_EXERCISE BRIEF_
Word for word, reproduce each line of the data below, omitting every image.

_RECORDED DATA_
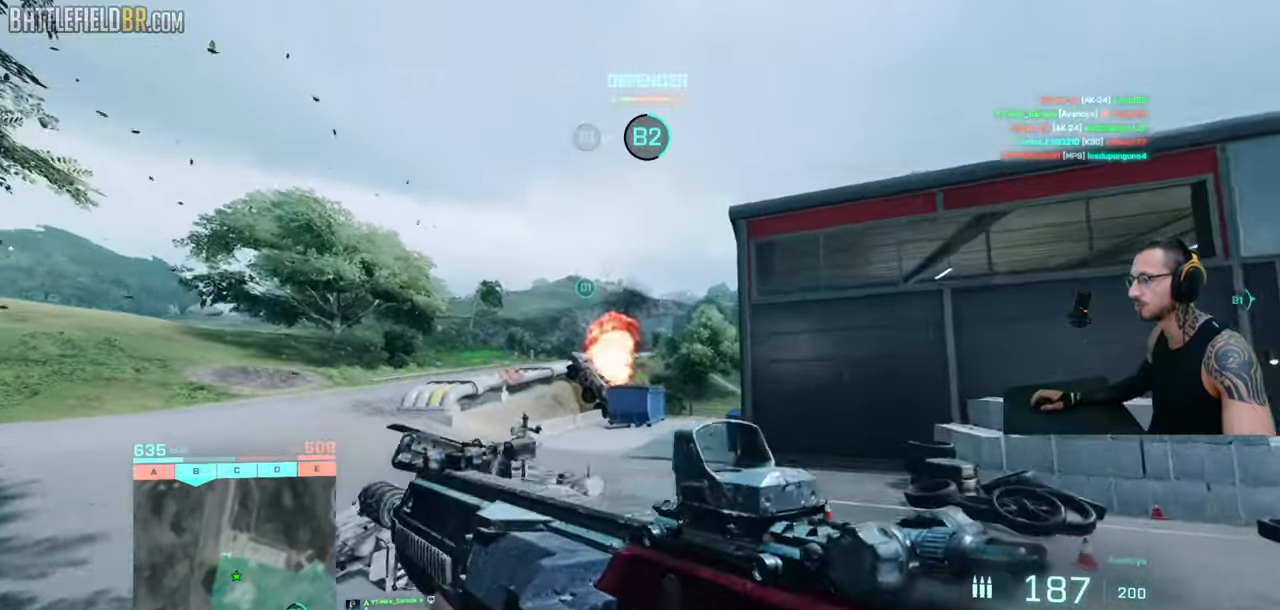
{"keys": ["d", "w"], "mouse": [], "events": [[300, "d", "up"], [350, "d", "down"], [383, "shift", "up"]]}
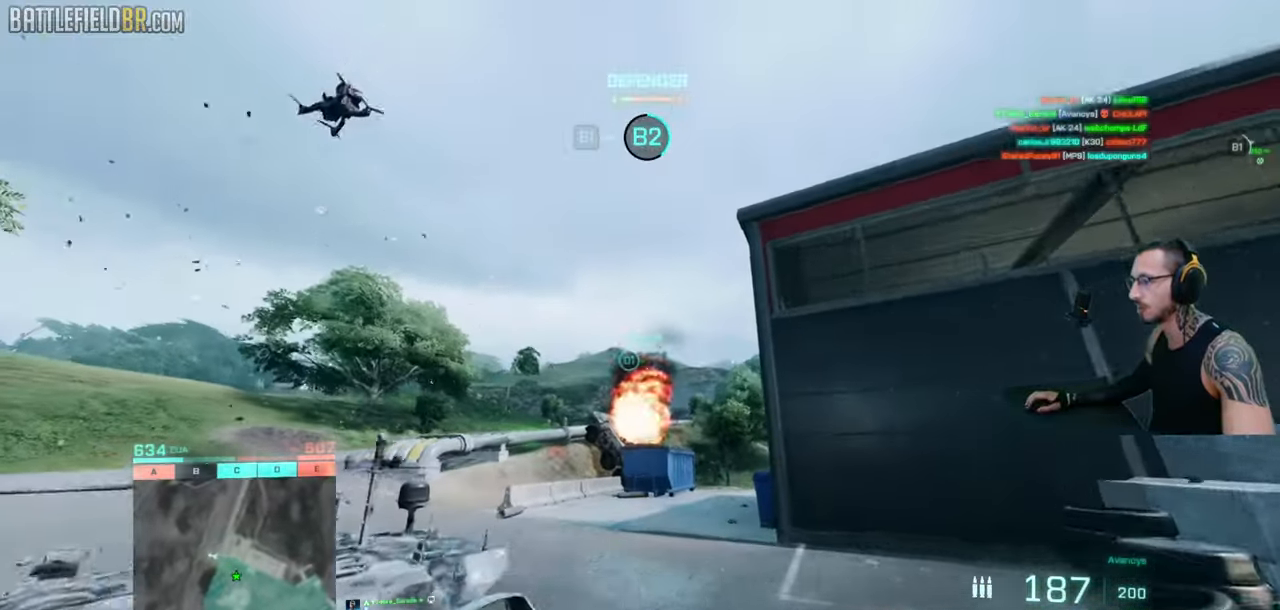
{"keys": ["d", "w"], "mouse": [], "events": [[383, "shift", "down"], [500, "shift", "up"]]}
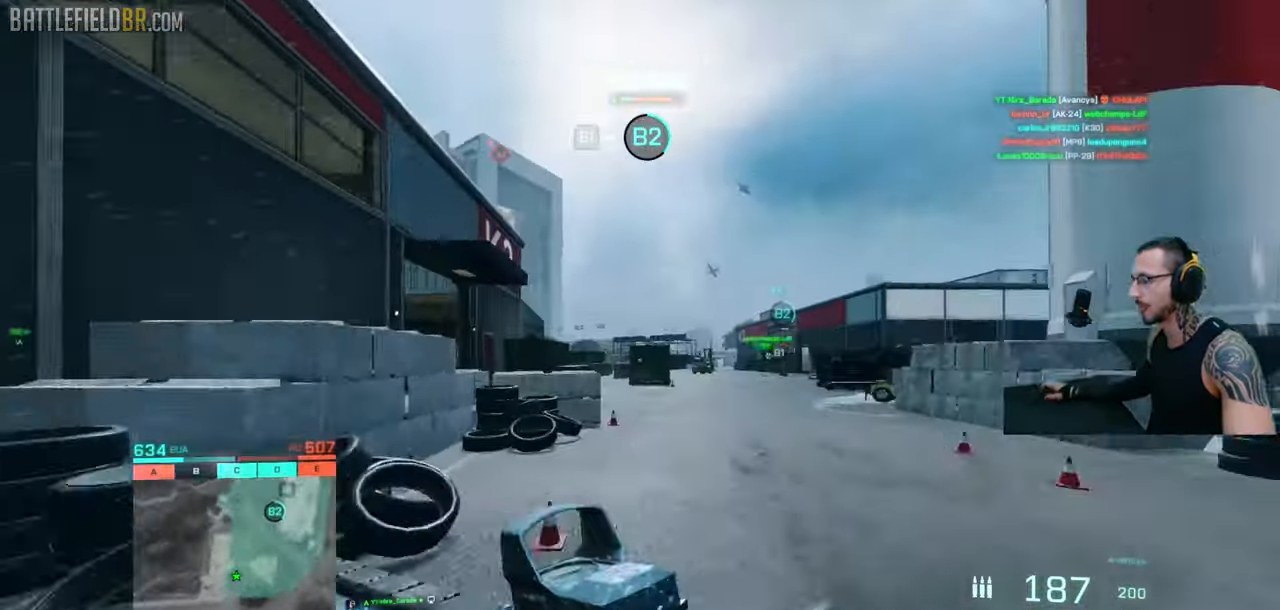
{"keys": ["d", "shift", "w"], "mouse": [], "events": [[66, "shift", "down"]]}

_TASK RESPONSE_
{"keys": ["d", "w"], "mouse": [], "events": [[300, "d", "up"], [350, "d", "down"], [383, "shift", "up"]]}
{"keys": ["d", "w"], "mouse": [], "events": [[383, "shift", "down"], [500, "shift", "up"]]}
{"keys": ["d", "shift", "w"], "mouse": [], "events": [[66, "shift", "down"]]}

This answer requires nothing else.